Problem requirements ::
Your answer must match the records word for word and contain no pictures.

Segment Start: Records for processing

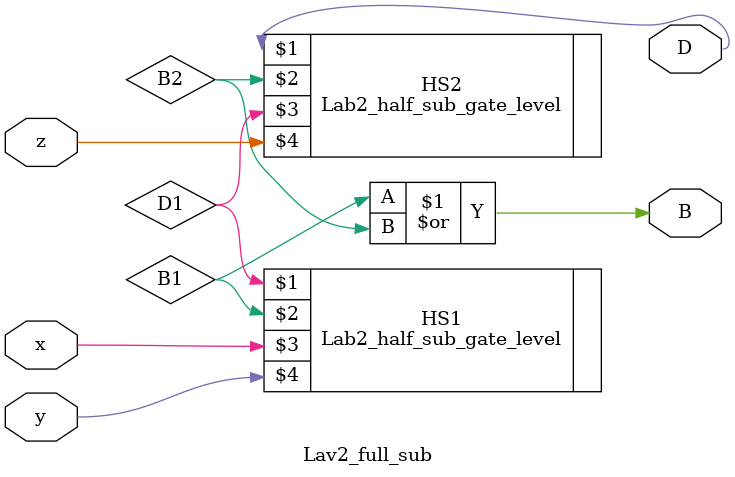
<source format=v>
module Lav2_full_sub(
	output D,B, 
	input x,y,z
);
	 
	wire B1,D1,B2;

	Lab2_half_sub_gate_level HS1(D1,B1,x,y);
	Lab2_half_sub_gate_level HS2(D,B2,D1,z);
	
	or G1(B,B1,B2);

endmodule 
</source>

Segment End: Records for processing

Task answer ::
<source format=v>
module Lav2_full_sub(
	output D,B, 
	input x,y,z
);
	 
	wire B1,D1,B2;

	Lab2_half_sub_gate_level HS1(D1,B1,x,y);
	Lab2_half_sub_gate_level HS2(D,B2,D1,z);
	
	or G1(B,B1,B2);

endmodule 
</source>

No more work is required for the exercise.